The records:
BEGIN
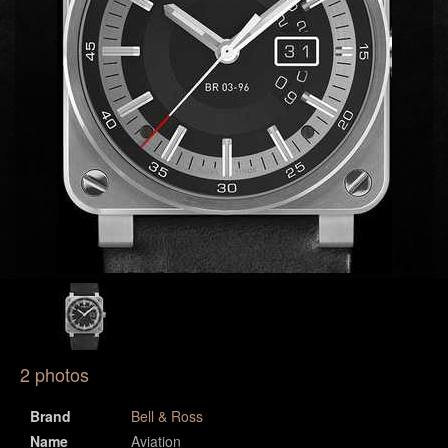
2 photos
Brand
Bell & Ross
Name
Aviation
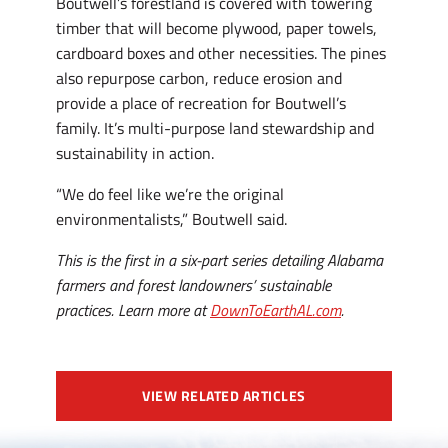
Boutwell’s forestland is covered with towering
timber that will become plywood, paper towels,
cardboard boxes and other necessities. The pines
also repurpose carbon, reduce erosion and
provide a place of recreation for Boutwell’s
family. It’s multi-purpose land stewardship and
sustainability in action.
“We do feel like we’re the original
environmentalists,” Boutwell said.
This is the first in a six-part series detailing Alabama
farmers and forest landowners’ sustainable
practices. Learn more at
DownToEarthAL.com
.
VIEW RELATED ARTICLES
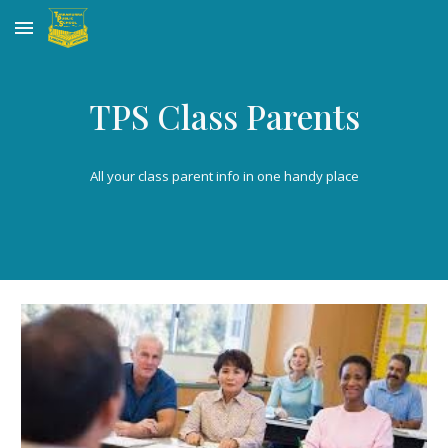
Skip to main content
Skip to navigation
TPS Class Parents
All your class parent info in one handy place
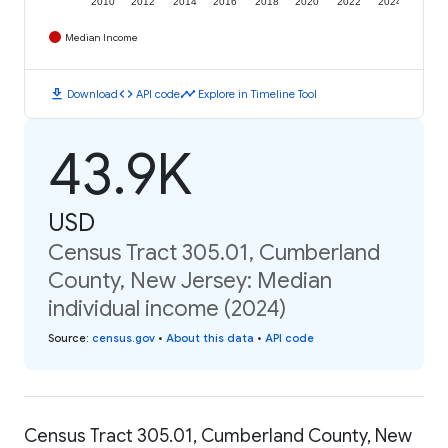
2010
2012
2014
2016
2018
2020
2022
2024
Median Income
download
code
timeline
Download
API code
Explore in Timeline Tool
43.9K
USD
Census Tract 305.01, Cumberland
County, New Jersey: Median
individual income (2024)
Source
:
census.gov
•
About this data
•
API code
Census Tract 305.01, Cumberland County, New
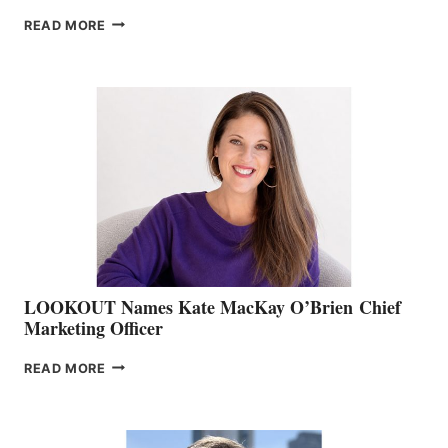
JOIN
READ MORE
THE
BOATING
BC
TEAM:
BOAT
SHOW
&
MEMBERSHIP
SALES
LOOKOUT Names Kate MacKay O’Brien Chief
Marketing Officer
LOOKOUT
READ MORE
NAMES
KATE
MACKAY
O’BRIEN CHIEF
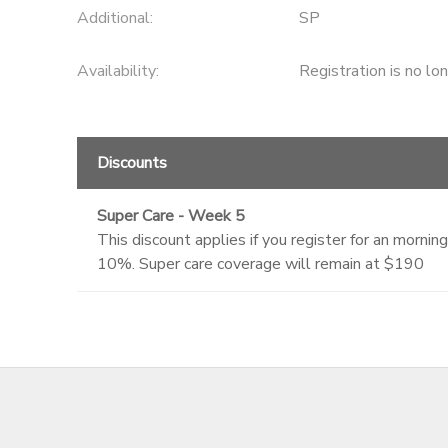
Additional:
SP
Availability
:
Registration is no lo
Discounts
Super Care - Week 5
This discount applies if you register for an morn
10%. Super care coverage will remain at $190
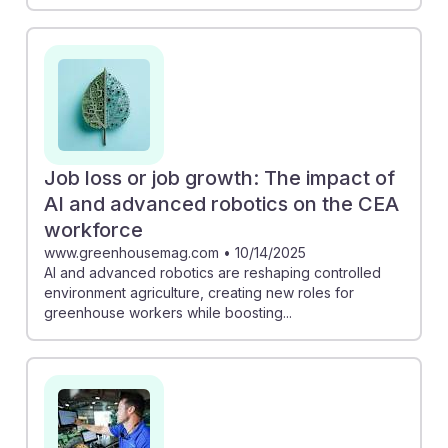
Job loss or job growth: The impact of
AI and advanced robotics on the CEA
workforce
www.greenhousemag.com
•
10/14/2025
AI and advanced robotics are reshaping controlled
environment agriculture, creating new roles for
greenhouse workers while boosting...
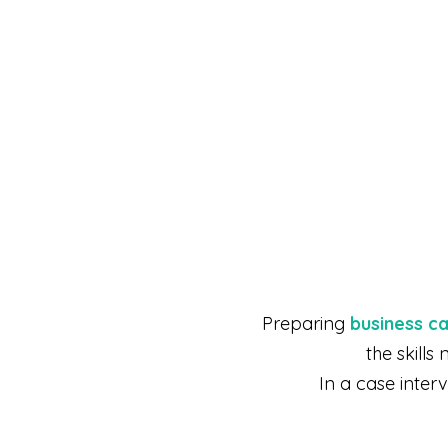
Preparing
business c
the skill
In a case inter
END
Activity: Copy out, from the material above, each line where the word "County" is present.

Exercise response:
County, New Jersey: Median
Census Tract 305.01, Cumberland County, New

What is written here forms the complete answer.